Tuberkulose – eine stille Pandemie

Tuberkulose
Tuberkulose

Tuberkulose gehört zu der Riege der „großen Drei“ Infektionskrankheiten – gemeinsam mit Aids und Malaria. In Europa ist die Tuberkulose fast vergessen – die Zeiten der Kameliendame und des Mann`schen Zauberbergs scheinen vorbei. Ein Eindruck, der trügt.

Weltweit fällt alle 22 Sekunden ein Mensch dem Mycobacterium tuberculosis zum Opfer – das sind 4000 Tote pro Tag. In Süd-Ost-Asien und Afrika ist die Tuberkulose weit verbreitet, und seit etwa 20 Jahren nimmt die Zahl der resistenten Erreger stetig zu. 2019 wurden über 200.000 Infektionen mit multiresistenten Stämmen von Mycobacterium tuberculosis erfasst – eine Steigerung um zehn Prozent gegenüber 2018. Kaum ein Antibiotikum wirkt gegen diese multiresistenten Erreger, und mit dem Reiseverkehr und Migrationsbewegungen verbreiten sie sich weltweit.

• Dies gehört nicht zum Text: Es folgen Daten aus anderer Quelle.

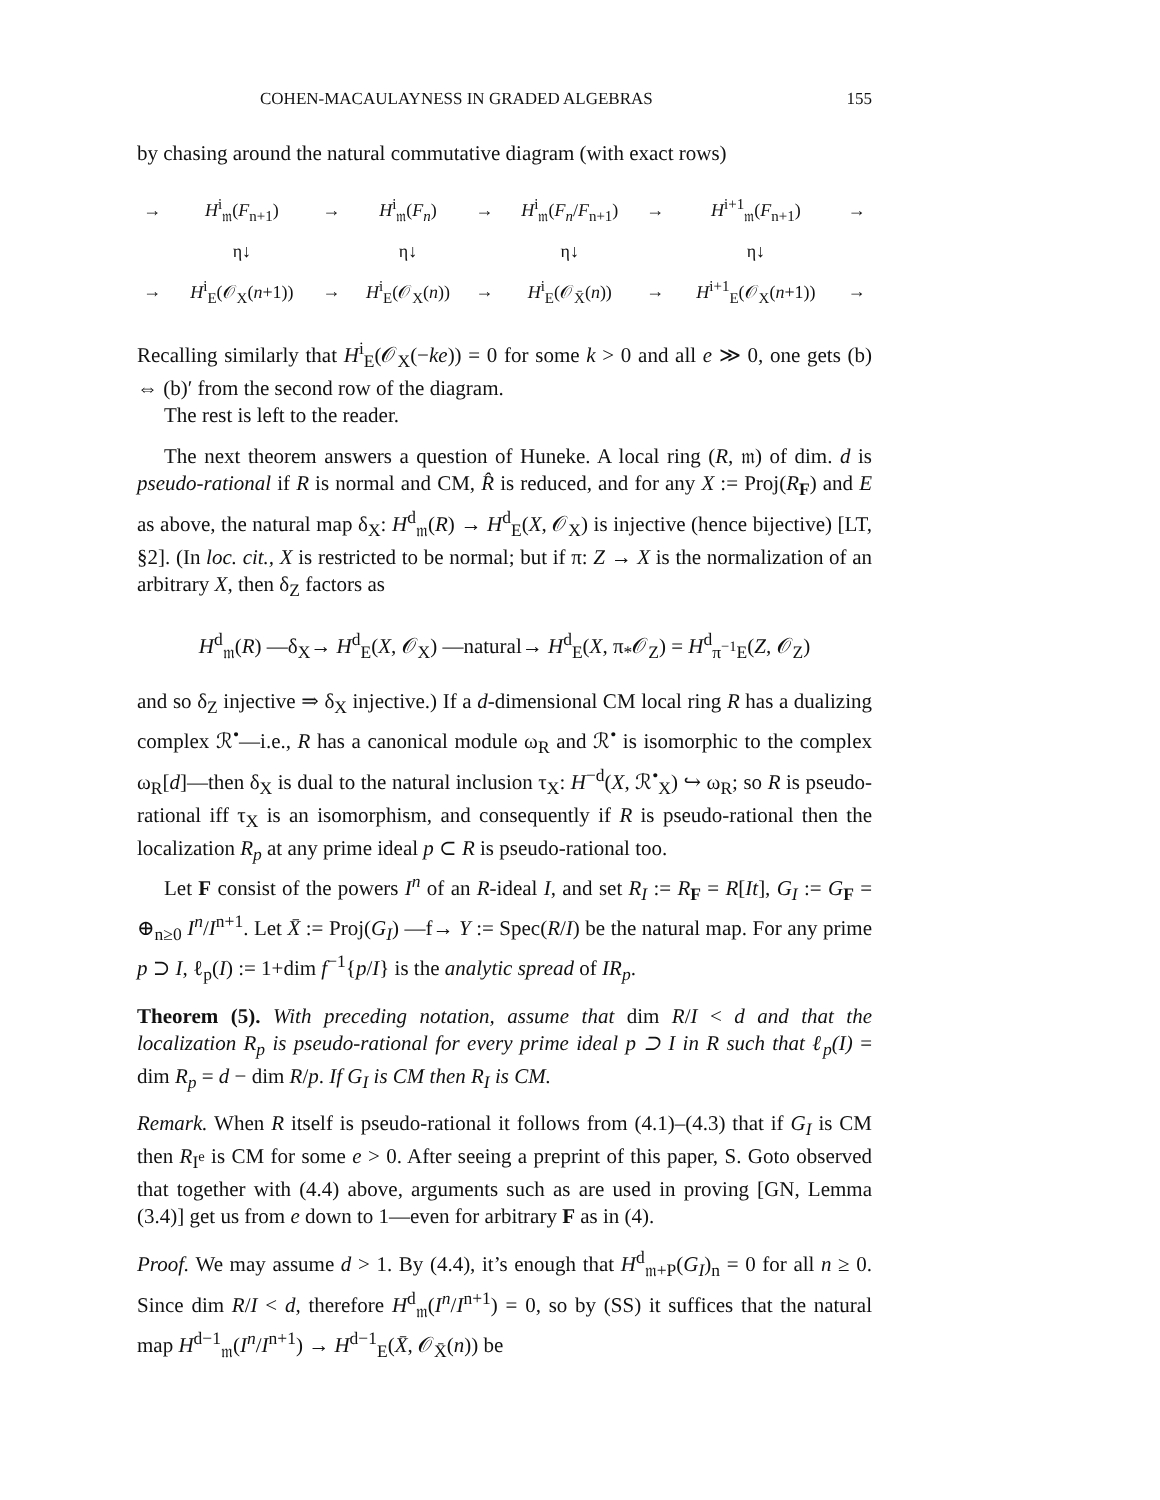COHEN-MACAULAYNESS IN GRADED ALGEBRAS 155
by chasing around the natural commutative diagram (with exact rows)
| → | H<sup>i</sup><sub>𝔪</sub>( F<sub>n+1</sub>) | → | H<sup>i</sup><sub>𝔪</sub>( F<sub>n</sub> ) | → | H<sup>i</sup><sub>𝔪</sub>( F<sub>n</sub> / F<sub>n+1</sub>) | → | H<sup>i+1</sup><sub>𝔪</sub>( F<sub>n+1</sub>) | → |
| | η↓ | | η↓ | | η↓ | | η↓ | |
| → | H<sup>i</sup><sub>E</sub>(𝒪<sub>X</sub>( n +1)) | → | H<sup>i</sup><sub>E</sub>(𝒪<sub>X</sub>( n )) | → | H<sup>i</sup><sub>E</sub>(𝒪<sub>X̄</sub>( n )) | → | H<sup>i+1</sup><sub>E</sub>(𝒪<sub>X</sub>( n +1)) | → |
Recalling similarly that H<sup>i</sup><sub>E</sub>(𝒪<sub>X</sub>(−ke)) = 0 for some k > 0 and all e ≫ 0, one gets (b) ⇔ (b)′ from the second row of the diagram.
The rest is left to the reader.
The next theorem answers a question of Huneke. A local ring (R, 𝔪) of dim. d is pseudo-rational if R is normal and CM, R̂ is reduced, and for any X := Proj(R<sub>F</sub>) and E as above, the natural map δ<sub>X</sub>: H<sup>d</sup><sub>𝔪</sub>(R) → H<sup>d</sup><sub>E</sub>(X, 𝒪<sub>X</sub>) is injective (hence bijective) [LT, §2]. (In loc. cit., X is restricted to be normal; but if π: Z → X is the normalization of an arbitrary X, then δ<sub>Z</sub> factors as
H<sup>d</sup><sub>𝔪</sub>(R) —δ<sub>X</sub>→ H<sup>d</sup><sub>E</sub>(X, 𝒪<sub>X</sub>) —natural→ H<sup>d</sup><sub>E</sub>(X, π<sub>*</sub>𝒪<sub>Z</sub>) = H<sup>d</sup><sub>π<sup>−1</sup>E</sub>(Z, 𝒪<sub>Z</sub>)
and so δ<sub>Z</sub> injective ⇒ δ<sub>X</sub> injective.) If a d-dimensional CM local ring R has a dualizing complex ℛ<sup>•</sup>—i.e., R has a canonical module ω<sub>R</sub> and ℛ<sup>•</sup> is isomorphic to the complex ω<sub>R</sub>[d]—then δ<sub>X</sub> is dual to the natural inclusion τ<sub>X</sub>: H<sup>−d</sup>(X, ℛ<sup>•</sup><sub>X</sub>) ↪ ω<sub>R</sub>; so R is pseudo-rational iff τ<sub>X</sub> is an isomorphism, and consequently if R is pseudo-rational then the localization R<sub>p</sub> at any prime ideal p ⊂ R is pseudo-rational too.
Let F consist of the powers I<sup>n</sup> of an R-ideal I, and set R<sub>I</sub> := R<sub>F</sub> = R[It], G<sub>I</sub> := G<sub>F</sub> = ⊕<sub>n≥0</sub> I<sup>n</sup>/I<sup>n+1</sup>. Let X̄ := Proj(G<sub>I</sub>) —f→ Y := Spec(R/I) be the natural map. For any prime p ⊃ I, ℓ<sub>p</sub>(I) := 1+dim f<sup>−1</sup>{p/I} is the analytic spread of IR<sub>p</sub>.
Theorem (5). With preceding notation, assume that dim R/I < d and that the localization R<sub>p</sub> is pseudo-rational for every prime ideal p ⊃ I in R such that ℓ<sub>p</sub>(I) = dim R<sub>p</sub> = d − dim R/p. If G<sub>I</sub> is CM then R<sub>I</sub> is CM.
Remark. When R itself is pseudo-rational it follows from (4.1)–(4.3) that if G<sub>I</sub> is CM then R<sub>I<sup>e</sup></sub> is CM for some e > 0. After seeing a preprint of this paper, S. Goto observed that together with (4.4) above, arguments such as are used in proving [GN, Lemma (3.4)] get us from e down to 1—even for arbitrary F as in (4).
Proof. We may assume d > 1. By (4.4), it’s enough that H<sup>d</sup><sub>𝔪+P</sub>(G<sub>I</sub>)<sub>n</sub> = 0 for all n ≥ 0. Since dim R/I < d, therefore H<sup>d</sup><sub>𝔪</sub>(I<sup>n</sup>/I<sup>n+1</sup>) = 0, so by (SS) it suffices that the natural map H<sup>d−1</sup><sub>𝔪</sub>(I<sup>n</sup>/I<sup>n+1</sup>) → H<sup>d−1</sup><sub>E</sub>(X̄, 𝒪<sub>X̄</sub>(n)) be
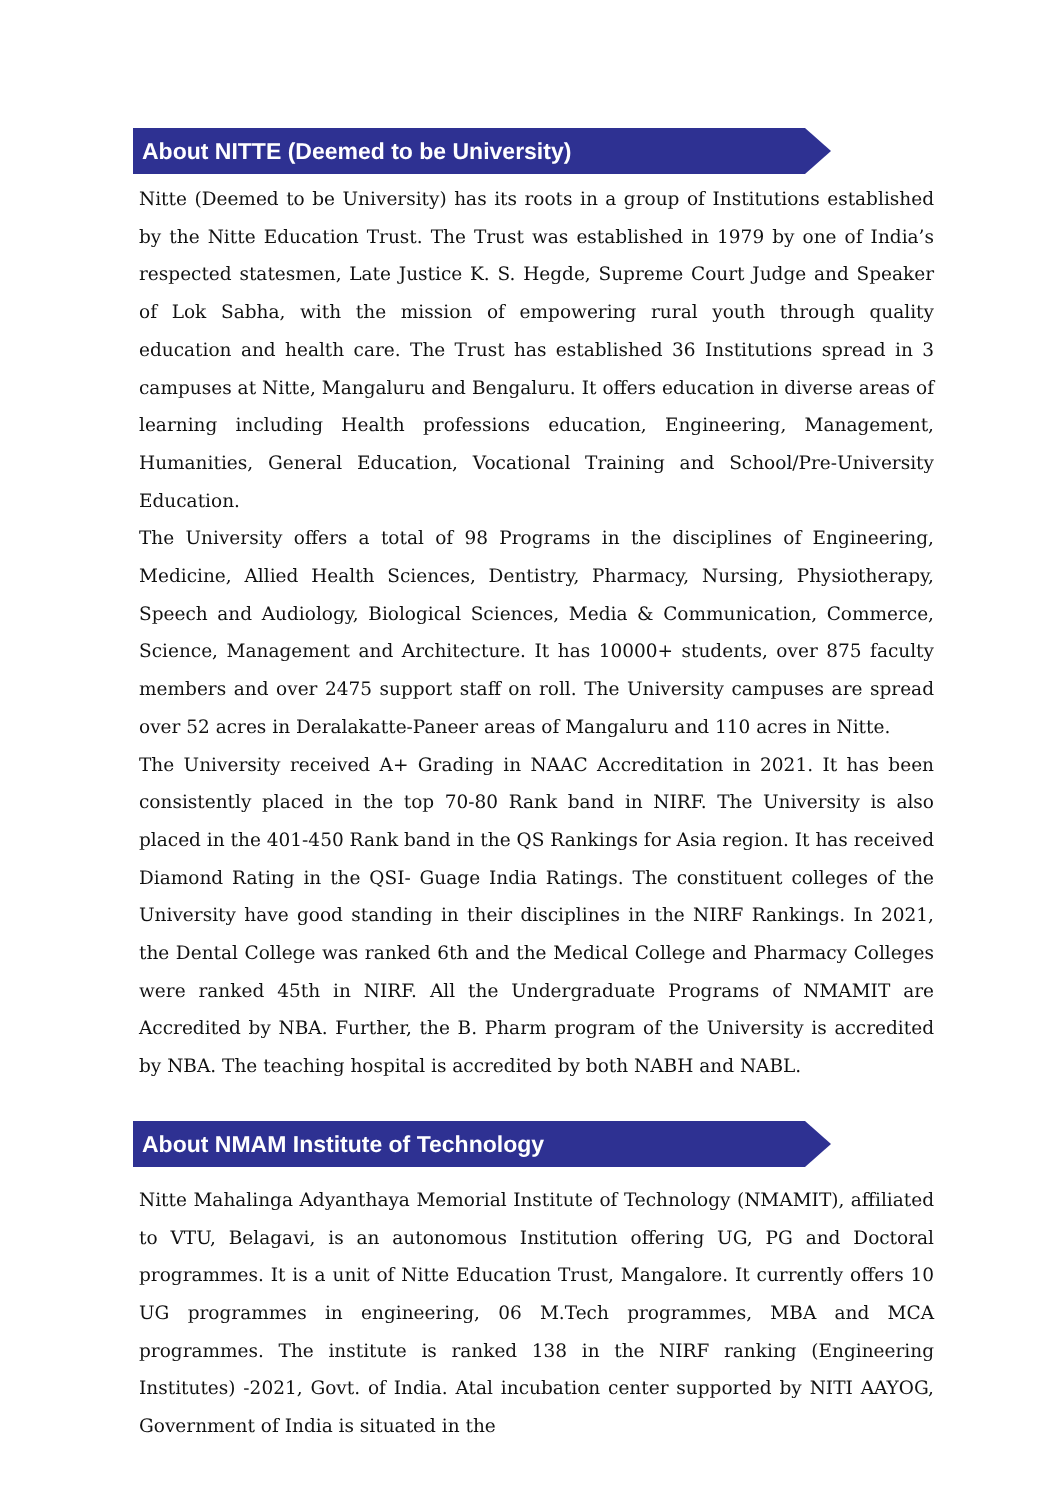About NITTE (Deemed to be University)
Nitte (Deemed to be University) has its roots in a group of Institutions established by the Nitte Education Trust. The Trust was established in 1979 by one of India’s respected statesmen, Late Justice K. S. Hegde, Supreme Court Judge and Speaker of Lok Sabha, with the mission of empowering rural youth through quality education and health care. The Trust has established 36 Institutions spread in 3 campuses at Nitte, Mangaluru and Bengaluru. It offers education in diverse areas of learning including Health professions education, Engineering, Management, Humanities, General Education, Vocational Training and School/Pre-University Education.
The University offers a total of 98 Programs in the disciplines of Engineering, Medicine, Allied Health Sciences, Dentistry, Pharmacy, Nursing, Physiotherapy, Speech and Audiology, Biological Sciences, Media & Communication, Commerce, Science, Management and Architecture. It has 10000+ students, over 875 faculty members and over 2475 support staff on roll. The University campuses are spread over 52 acres in Deralakatte-Paneer areas of Mangaluru and 110 acres in Nitte.
The University received A+ Grading in NAAC Accreditation in 2021. It has been consistently placed in the top 70-80 Rank band in NIRF. The University is also placed in the 401-450 Rank band in the QS Rankings for Asia region. It has received Diamond Rating in the QSI- Guage India Ratings. The constituent colleges of the University have good standing in their disciplines in the NIRF Rankings. In 2021, the Dental College was ranked 6th and the Medical College and Pharmacy Colleges were ranked 45th in NIRF. All the Undergraduate Programs of NMAMIT are Accredited by NBA. Further, the B. Pharm program of the University is accredited by NBA. The teaching hospital is accredited by both NABH and NABL.
About NMAM Institute of Technology
Nitte Mahalinga Adyanthaya Memorial Institute of Technology (NMAMIT), affiliated to VTU, Belagavi, is an autonomous Institution offering UG, PG and Doctoral programmes. It is a unit of Nitte Education Trust, Mangalore. It currently offers 10 UG programmes in engineering, 06 M.Tech programmes, MBA and MCA programmes. The institute is ranked 138 in the NIRF ranking (Engineering Institutes) -2021, Govt. of India. Atal incubation center supported by NITI AAYOG, Government of India is situated in the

Ebenfalls weltweit wird an neuen Strategien gegen den Erreger geforscht – an neuen Antibiotika und Impfstoffen. Bislang mit wenig sichtbarem Erfolg – das Mycobacterium tuberculosis versteckt sich vor der geballten Initiative wie eh und je in den Mastzellen der Lunge und wartet darauf, dass das Immunsystem seines Wirtes geschwächt wird.

Wissenschaftler:innen am Helmholtz-Zentrum für Infektionsforschung suchen nach neuen Strategien gegen diese Krankheit – vor allem suchen sie nach neuen Wirkstoffen, die nach gänzlich anderen Prinzipien funktionieren als die Wirkstoffe, die die Medizin bislang einsetzt. Eine zentrale Rolle spielt dabei ein Forschungskonsortium, das aus Geldern der Europäischen Union finanziert wird. Dieses Konsortium setzt sich aus bewährten Forschungspartnerschaften zusammen. Die Wissenschaftler:innen des Verbundes „NoPersist“ forschen seit Jahrzehnten gemeinsam an Tuberkulose. Mit Tausenden Substanzen aus der Substanzbibliothek des HZI tasten sie sich Gen für Gen an neue Angriffspunkte von Mycobacterium tuberculosis. Eine Schwierigkeit bleibt jedoch: die besondere Fähigkeit der Bakterien, sich vor dem Immunsystem und Medikamenten zu verstecken.

Ein Antibiotikum kann nur wirken, wenn Mycobacterium tuberculosis aktiv ist und die Bakterien sich vermehren, der Patient also an einer Tuberkulose leidet. An diesem Punkt setzen andere Wissenschaftler:innen des HZI an: Sie suchen – in denselben Substanzdatenbanken – nach Stoffen, die auf ruhende Organismen wirken. Ihre Hoffnung ist, mit neuen Substanzen die Lebensfunktionen der in der Lunge wartenden Bakterien abschalten zu können, ohne dass die Tuberkulose für eine Therapie erst ausbrechen muss. Auch an der Prävention ist das HZI – indirekt – beteiligt: Die eng an das HZI assoziierte VPM (Vakzine Projekt Management GmbH) begleitet derzeit einen vielversprechenden Lebendimpfstoff durch die klinische Prüfung.

Auch die Forschungsgruppe Mikrobielle Naturstoffe unter der Leitung von Rolf Müller entwickelt neue Wirkstoffe zur Bekämpfung von Tuberkulose. In einem von der Bill & Melinda Gates Foundation geförderten Kooperationsprojekt mit der Evotec SE untersuchen insgesamt zehn Wissenschaftler:innen natürlich vorkommende Strukturen auf ihre Wirksamkeit gegen Tuberkulose und Malaria.

HIV und Tuberkulose

In Afrika ist südlich der Sahara die Kombination aus Tuberkulose und Infektionen mit dem HI-Virus ein besonders großes Problem: Patient:innen mit einer HIV-Infektion haben ein etwa 18-mal höheres Risiko, an einer Tuberkulose zu erkranken, als Patient:innen ohne HIV, da deren Immunsystem durch das HI-Virus stark geschwächt ist. Die Tuberkulose bei AIDS-Patient:innen bricht in jedem Fall aus und die meisten Todesfälle von HIV-Patient:innen in afrikanischen Ländern südlich der Sahara gehen letztlich auf das Konto von Mycobacterium tuberculosis. 2019 infizierten sich etwa 820.000 HIV-Patient:innen zusätzlich mit dem Tuberkulose-Erreger, für 208.000 verlief die Infektion tödlich.